Литературного критика Курбатова надо слушать. Блестящий оратор, говорящий, кажется, на пределе своих сил, где-то на грани того, где у людей сдают нервы. Кажется, еще немного, и оратор, допустим, упадет в обморок или заплачет от боли. Но… Курбатов не падает. Речь льется. Близкий друг Астафьева, он был в Красноярске как минимум десяток раз. В этом году, возможно, приехал в последний. Как он сам сказал, поклониться могиле и проститься.
Давайте я сразу означу, что я союзник, никого ниспровергать не собираюсь, Виктора Петровича чту, а вам благодарен — мы знакомились на семинаре молодых авторов в 1999 году, вы его вели…
Я помню.
Есть даже фотография, где мы вместе, а кто-то вам рожки строит. Нежное воспоминание, но, простите, вопросы будут жестокие. Я не вижу, увы, линии Астафьева и его наследников в литературе. Молодые подражают Набокову, Пелевину, Стругацким, Сорокину… А лауреаты премии Астафьева, знаю таких, самого его не читают. Все, обрыв. Как вы себе это объясняете?
Забвение репетирует свои хищные когти, вы мне тут ничего нового не сказали, я сам это вижу. Вряд ли я мог сказать, что Астафьева совсем забудут в 21-м веке. Совсем не забудут, но работа забвения — она идет, и она кому-то нужна. Я перечитывал недавно «Прокляты и убиты», и знаете, что я понял? Кто выиграл ту войну? Ее выиграли не Окуджава, не Симонов, не Слуцкий, не иные блестящие интеллектуалы наши, там воевавшие. Интеллектуалы бы проиграли белокурой бестии, там на нас шла мощь, куда более интеллектуальная. Наш интеллектуализм проиграл бы ихнему, он более слабый. А выиграли ее те несчастные пареньки из «Проклятых и убитых», вот их победить не смогли, а еще лучше сказать — не смогли побороть землю нашу, цветок, дерево, зверя, птицу. Сама земля встала. На поле интеллекта все было бы проиграно, но не интеллектом единым… Вот когда интеллектуализм окончательно подчинит себе жизнь, тогда, может быть, и совсем забудут Астафьева. Останутся торговые центры, ну, вроде этого, где проходят дни его памяти.
Вам не нравится Mix-max?

- Фрагменты данных
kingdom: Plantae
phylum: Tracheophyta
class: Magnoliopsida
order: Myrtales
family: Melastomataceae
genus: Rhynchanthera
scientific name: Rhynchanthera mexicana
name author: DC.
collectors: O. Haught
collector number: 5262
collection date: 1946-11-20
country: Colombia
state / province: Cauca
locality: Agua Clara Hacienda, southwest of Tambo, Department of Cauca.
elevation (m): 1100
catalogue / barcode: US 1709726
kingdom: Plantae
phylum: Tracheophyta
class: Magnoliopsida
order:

- Обязательные задания
1 - В каком году, согласно фрагменту документа, интервьюер познакомился с Курбатовым на семинаре молодых авторов?
2 - Перепишите часть фрагмента документа начиная с «Литературного критика Курбатова» и далее вплоть до «могиле и проститься.», заменив «Красноярске» на «Омске».
3 - Перечислите всех писателей, которым, по словам интервьюера во фрагменте документа, подражают молодые.
Записи представляют собой отдельный материал.

- Ответы на задания
1 - В 1999 году.

2 -
Литературного критика Курбатова надо слушать. Блестящий оратор, говорящий, кажется, на пределе своих сил, где-то на грани того, где у людей сдают нервы. Кажется, еще немного, и оратор, допустим, упадет в обморок или заплачет от боли. Но… Курбатов не падает. Речь льется. Близкий друг Астафьева, он был в Омске как минимум десяток раз. В этом году, возможно, приехал в последний. Как он сам сказал, поклониться могиле и проститься.

3 - Набоков, Пелевин, Стругацкие, Сорокин.